Though I might not be too inclined to agree that a picture is worth at least a thousand words, a well-taken photograph can usually tell a complex narrative. This one is no exception.

It was a cold January morning and although it was nearly noon, the blood orange sun had just appeared over the horizon. My navigator, Seth, and I had woken up that morning from spending the night in the back of ‘Roxane’ – our rental four wheel dive Mercedes CLA vehicle. While we did leave the sunroof curtain open to sleep under the pretty stars and admire the northern lights, it wasn’t a particularly pleasant night of sleep in the boot of a sports estate vehicle at a chilly -30oC in the Arctic Circle with sleeping bags rated for -5oC.
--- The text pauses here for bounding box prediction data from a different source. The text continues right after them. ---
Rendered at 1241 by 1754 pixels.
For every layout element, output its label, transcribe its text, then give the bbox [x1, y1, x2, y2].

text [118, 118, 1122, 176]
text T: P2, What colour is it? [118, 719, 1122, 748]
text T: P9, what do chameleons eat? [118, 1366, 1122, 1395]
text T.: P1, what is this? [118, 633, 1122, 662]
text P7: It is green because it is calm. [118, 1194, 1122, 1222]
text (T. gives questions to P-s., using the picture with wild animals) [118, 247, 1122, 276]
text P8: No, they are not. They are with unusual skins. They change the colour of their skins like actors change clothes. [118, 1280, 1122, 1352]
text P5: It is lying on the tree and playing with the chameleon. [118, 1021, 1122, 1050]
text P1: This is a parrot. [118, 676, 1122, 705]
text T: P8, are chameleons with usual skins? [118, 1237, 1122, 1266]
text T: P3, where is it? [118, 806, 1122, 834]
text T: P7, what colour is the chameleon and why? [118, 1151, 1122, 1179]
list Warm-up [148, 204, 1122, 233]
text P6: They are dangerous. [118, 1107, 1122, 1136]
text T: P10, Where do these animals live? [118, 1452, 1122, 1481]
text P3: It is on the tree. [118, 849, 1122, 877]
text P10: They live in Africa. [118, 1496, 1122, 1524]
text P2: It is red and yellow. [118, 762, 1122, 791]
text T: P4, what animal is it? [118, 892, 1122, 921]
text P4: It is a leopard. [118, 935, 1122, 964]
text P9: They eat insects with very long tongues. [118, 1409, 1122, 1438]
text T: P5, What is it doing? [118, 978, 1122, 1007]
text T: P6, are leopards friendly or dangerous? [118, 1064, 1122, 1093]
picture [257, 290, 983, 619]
Due to the cold and discomfort, we decided to wake up at six in the morning to head down south to somewhere warmer after a lukewarm serving of gas station coffee in a green paper cup. Having put Roxane to the test by driving at up to 160km/h on packed ice, we were at half tank by the time we reached the next gas station. I had been driving for five hours already and decided to call a lunch break at Jokkmokk, an Arctic town with a population of just about 2,700 people. Even though we were still in the Arctic Circle, it was a lot warmer at just -24oC.

Naturally, Seth pointed me towards the town’s train station so I could park in the town plaza. We even jokingly called the railway running parallel to the road the ‘Polar Express’, after a popular children’s movie we grew up with. The town didn’t offer much, so we just decided to grab a bite in the train station. The interior of the log cabin restaurant was made from salvaged train parts. The tables were taken from the interior of trains, the windows were taken from the body of passenger cars, and the bar table looked as if it was made from sheet metal from former locomotives. The checkered cloth seats even reclined as if they were still on a train.

Being Arctic Sweden, everything was covered in shrimp, so we both ordered a shrimp pizza just to see what it would look like. It was just as advertised – a margarita pizza with shrimp piled on the top. It looked as if the chef had baked the pizza and boiled the shrimp separately. The pizza wasn’t cut, so instead of being decent diners, we gave up on cutlery and just ate the pizza whole. Due to the casual relationship between the ingredients, shrimp just kept coming off the pizza and rolled onto the plate. We ended up with just two plates full of shrimp by the time we finished the margarita pizza.

We paid the bill and went outside to check out a rail yard with two abandoned locomotives. While Seth was busy photographing the trains, I moved Roxane to the front of the station building so we could take photos of the car. Just as Seth came over to rendezvous with me, a local in a vest and shorts came out of the ticket office with what seemed to be a lit roll of cannabis in his hand.

‘I can take photo for you if you want.’ He casually offered.

‘Sure.’ Seth shrugged and handed his camera to the man, not knowing if he was going to be any good in his state of mind.

‘What are you guys doing here?’ The man asked us.

‘Just going up and down the Arctic Circle being our first time in Sweden.’ I answered.

‘And to see the northern lights.’ Seth added.

‘It’s your first time in Sweden and you’re doing this?’ The man looked surprised. ‘It’s hard to see any lights now, you should have come last week.’

‘We saw some last night.’ Seth told him.

‘You’re lucky, I guess.’ He took a puff from his cannabis.

‘You’re not cold?’ I asked him.

‘No. Who needs clothes when you have weed?’ He laughed.

‘I guess if you have weed, you’re pretty much up for everything.’ I tried to look for an intelligent answer but that was all I could come up with.

The sun hadn’t even left the horizon and it was already on its way back down. It seemed as if it had just woken up to an alarm clock and decided to hit the snooze button and go back to sleep. We bid the stranger farewell and continued down south to Ăre, a town near the Swedish-Norwegian border to spend the night before we return to Stockholm the following evening.